Right to participate in the Meeting
Participation in Swedish Match’s Annual General Meeting is limited to shareholders who are recorded in the register of shareholders maintained by VPC AB (Swedish Securities Register Center) on April 16, 2004 and who advise Swedish Match no later than 4:30 p.m. (CET) on Monday, April 19, 2004 of their intention to participate. A shareholder who wants to be accompanied by one or two assistants shall advise Swedish Match within the appointed time.
Notice of participation
Notice of participation may be given in writing to Swedish Match AB, Legal Department, SE-118 85 Stockholm, Sweden, by telephone +46-8-658 01 95 (1:30 – 4.30 p.m. (CET)), by telefax +46-8-720 76 56, or via the internet: www.swedishmatch.com/stamman.

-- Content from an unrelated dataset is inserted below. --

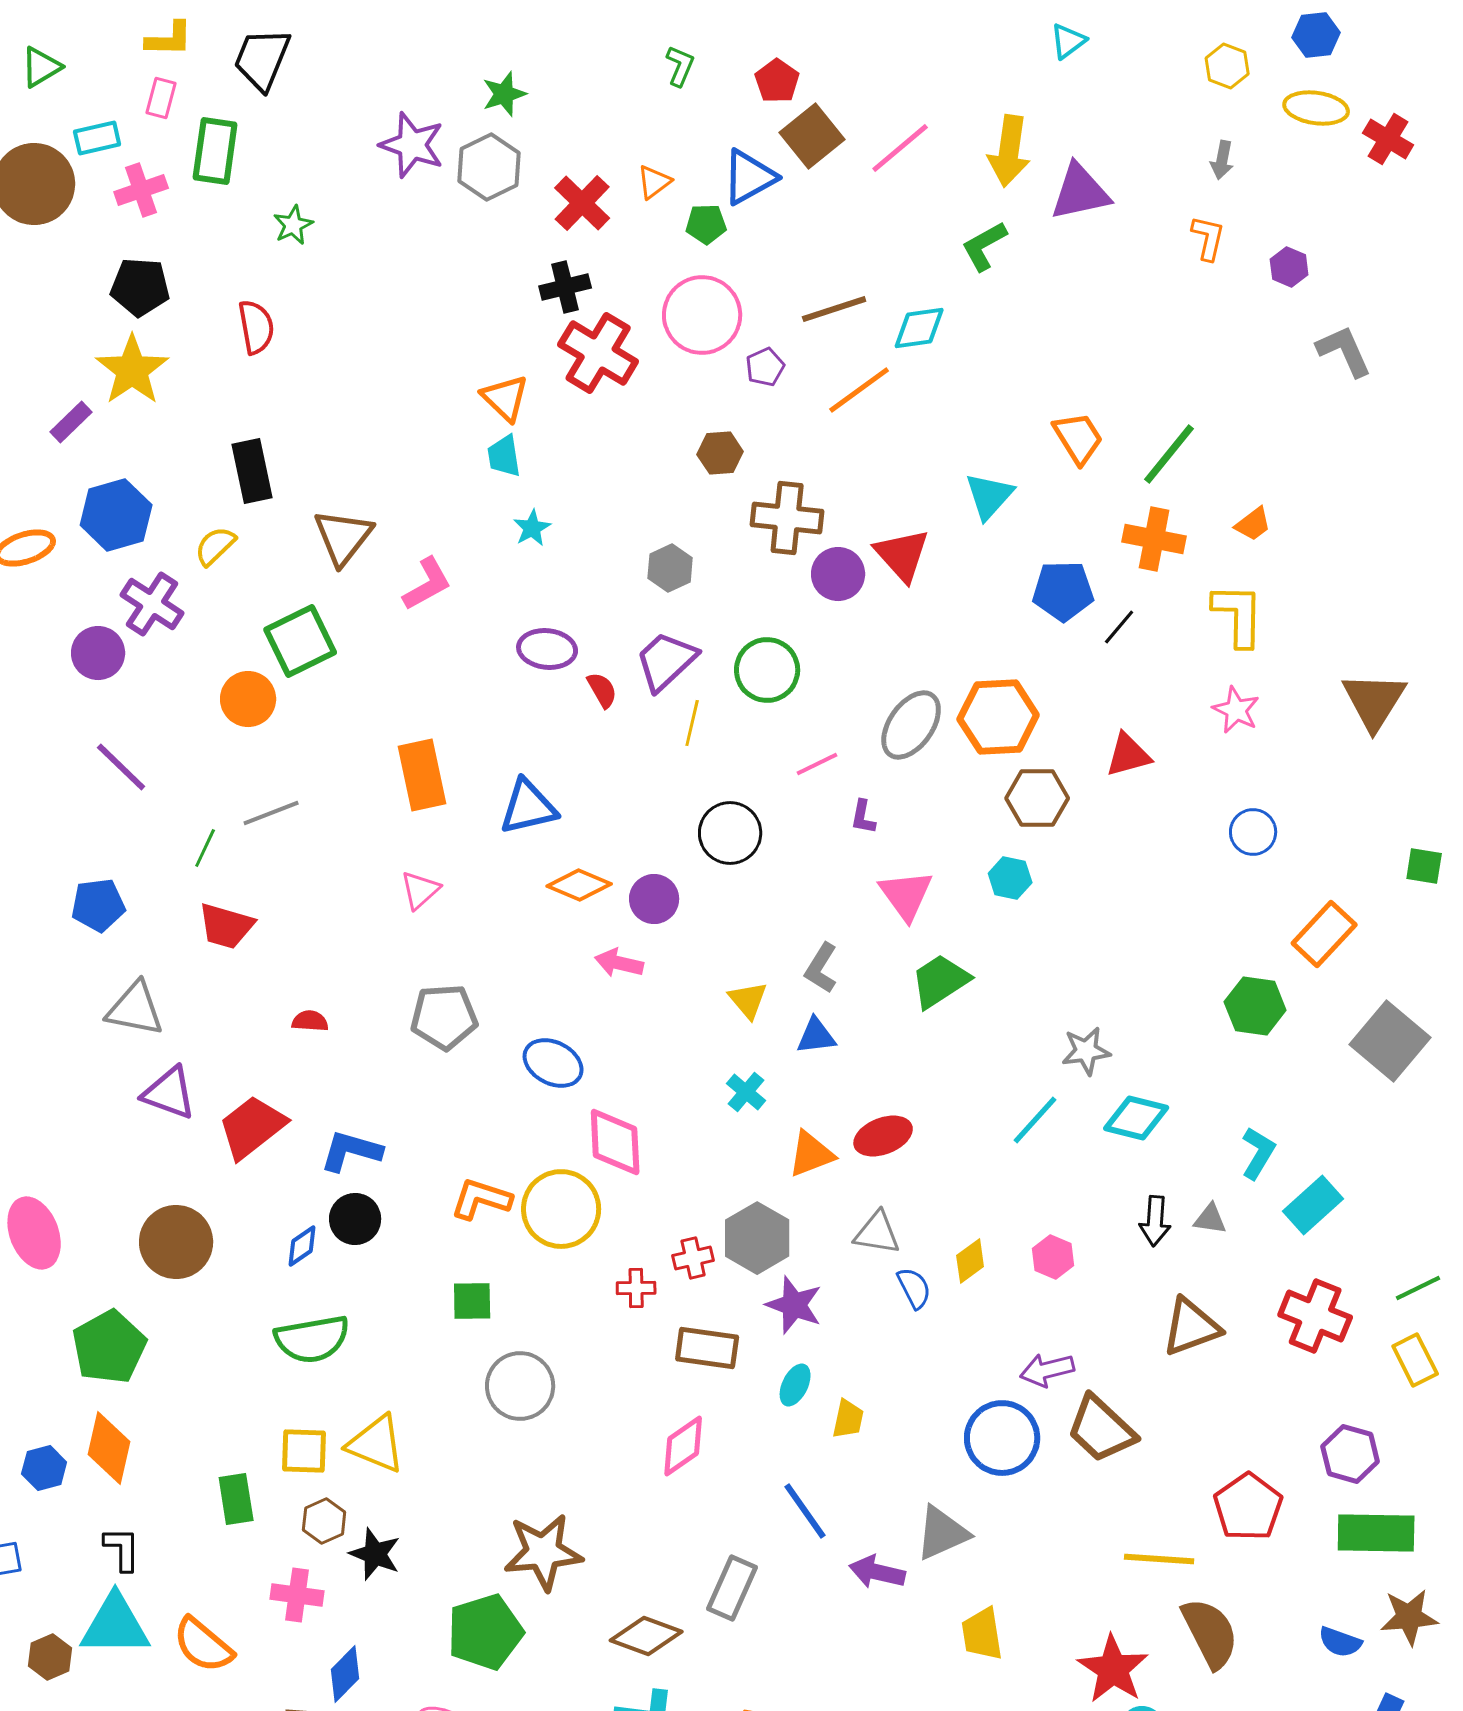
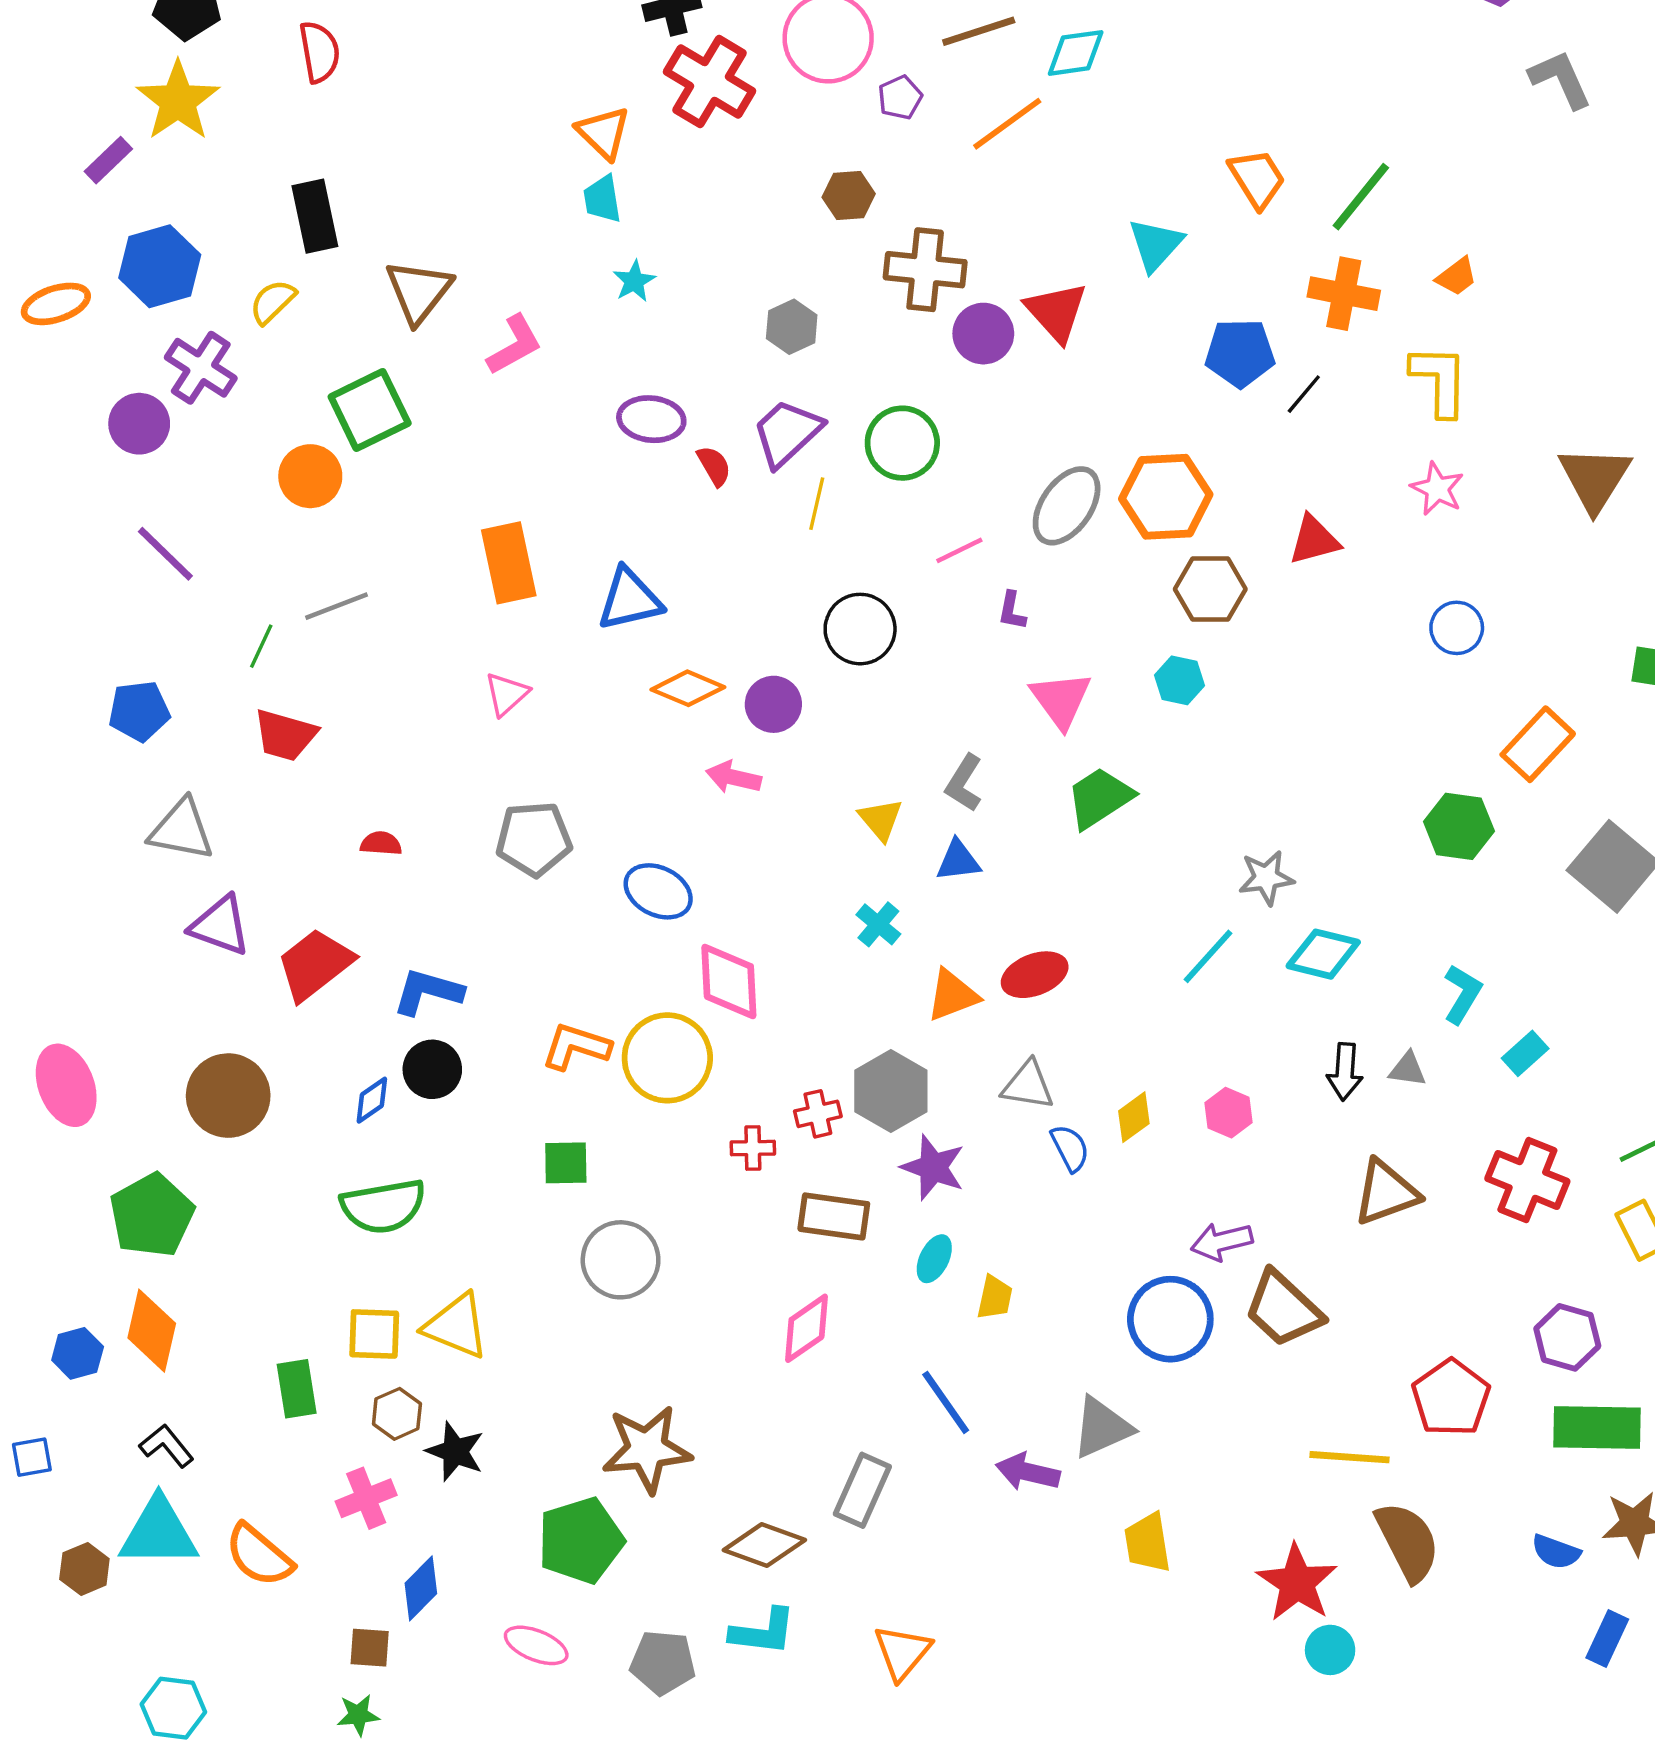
cyan rectangle: (1313, 1205) -> (1525, 1053), size x0.7
black L-shape: (122, 1549) -> (167, 1446), turned -39
pink cross: (297, 1595) -> (366, 1498), turned -30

When giving notice of participation, the shareholder shall state name, address, telephone number (daytime) and personal registration number/corporate registration number (where applicable).
Receipt of notification will be confirmed by Swedish Match forwarding an attendance card, which is to be presented at the entrance to the Meeting.
Share registration
To be entitled to participate in the Annual General Meeting, owners of shares registered in the name of a trustee must have the shares registered in their own names. Shareholders who have trustee-registered shares should request the bank or the broker holding the shares to request owner-registration, so-called voting-right registration, several banking days prior to April 16, 2004.
ADR holders
Registered holders of American Depositary Shares representing Swedish Match shares will receive proxy materials from the Bank of New York, the depositary, which will include instructions on the process for participating in the meeting in person or by proxy. If American Depositary Shares are held through a bank, broker or custodian, the holder should contact their bank, broker or custodian directly.
The entrance to the premises of the Annual General Meeting will be opened at 3.00 p.m. and at 3.30 p.m. there is a historical presentation by Harald Norbelie of the neighbourhood of the Swedish Match head office in Stockholm. Light refreshments will be served before the Meeting.